→ PROBLEM TO SOLVE:
Reproduce the listing below character for character; drop every image.

→ DATA EXCERPT:
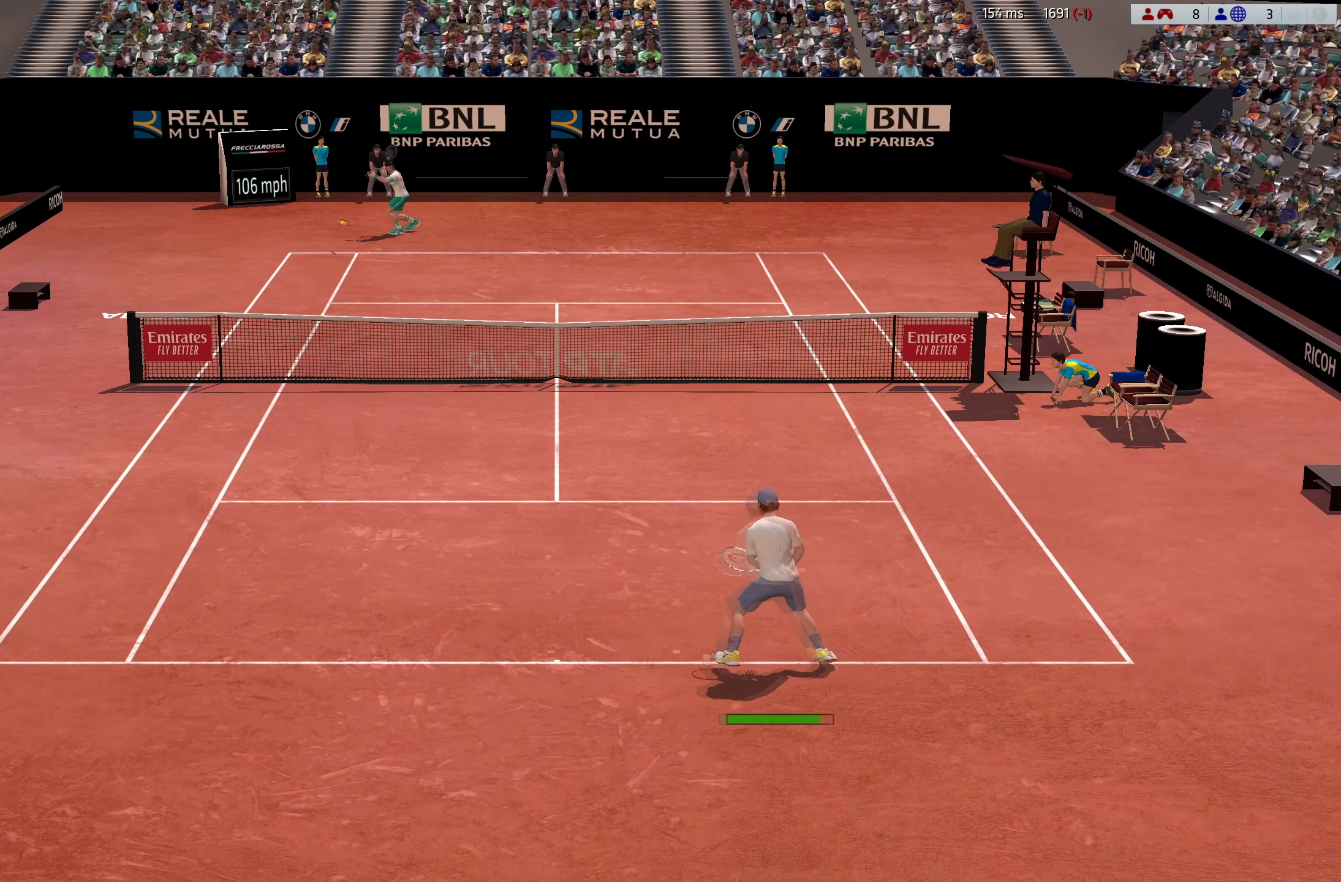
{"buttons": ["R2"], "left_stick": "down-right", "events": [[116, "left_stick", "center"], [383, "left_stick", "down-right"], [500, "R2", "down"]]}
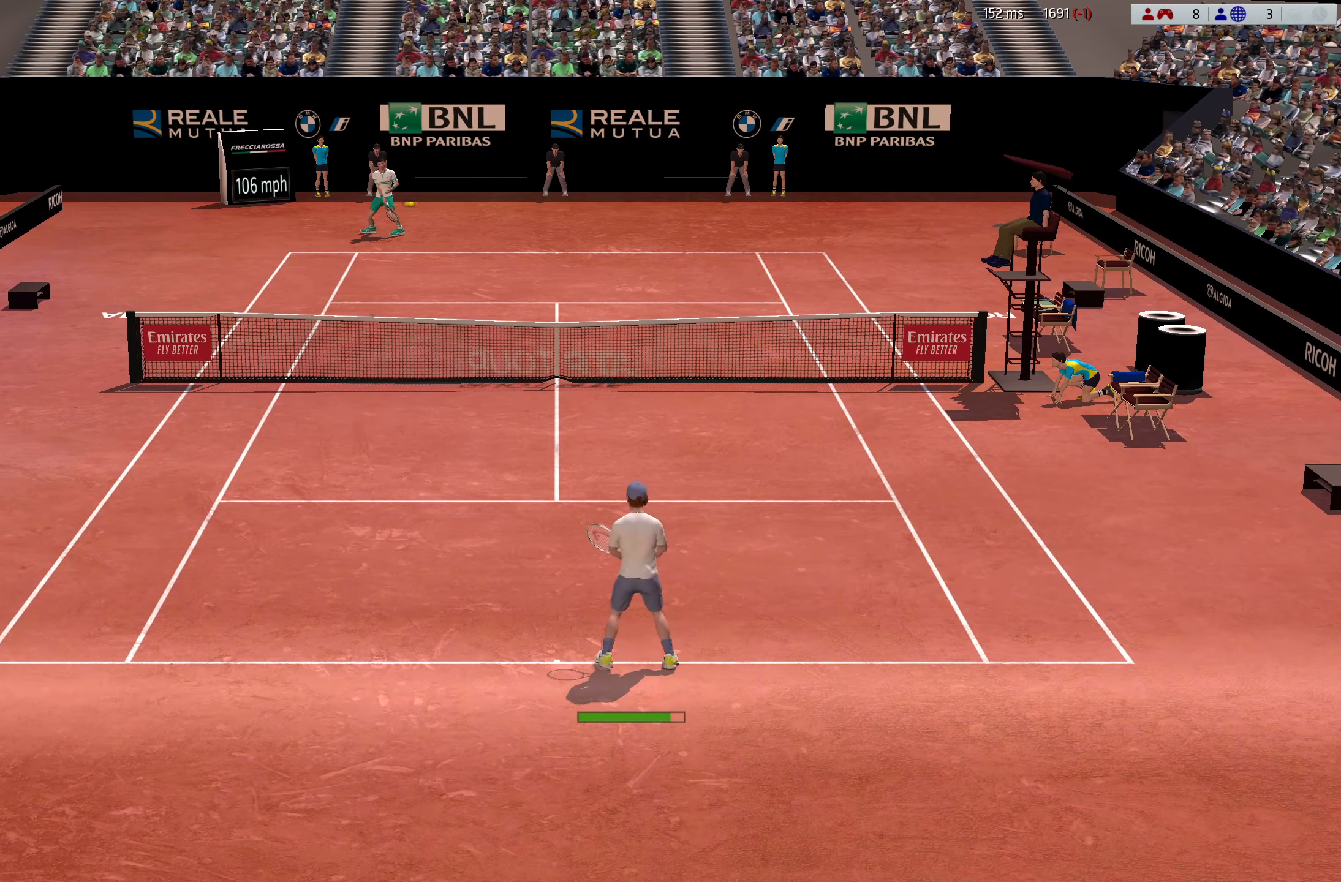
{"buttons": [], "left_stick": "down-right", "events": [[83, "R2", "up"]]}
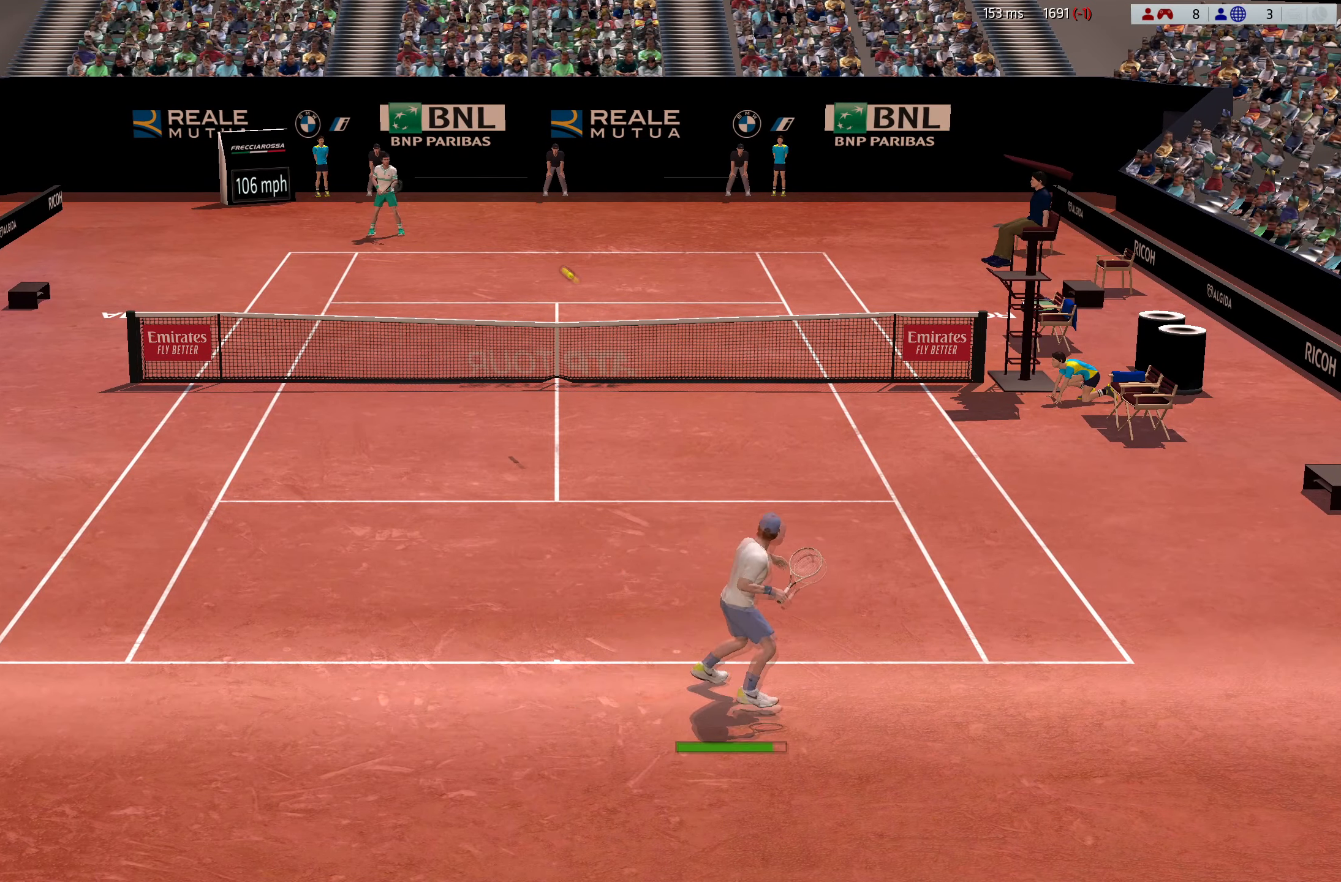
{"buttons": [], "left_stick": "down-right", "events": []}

→ FINISHED EXERCISE:
{"buttons": ["R2"], "left_stick": "down-right", "events": [[116, "left_stick", "center"], [383, "left_stick", "down-right"], [500, "R2", "down"]]}
{"buttons": [], "left_stick": "down-right", "events": [[83, "R2", "up"]]}
{"buttons": [], "left_stick": "down-right", "events": []}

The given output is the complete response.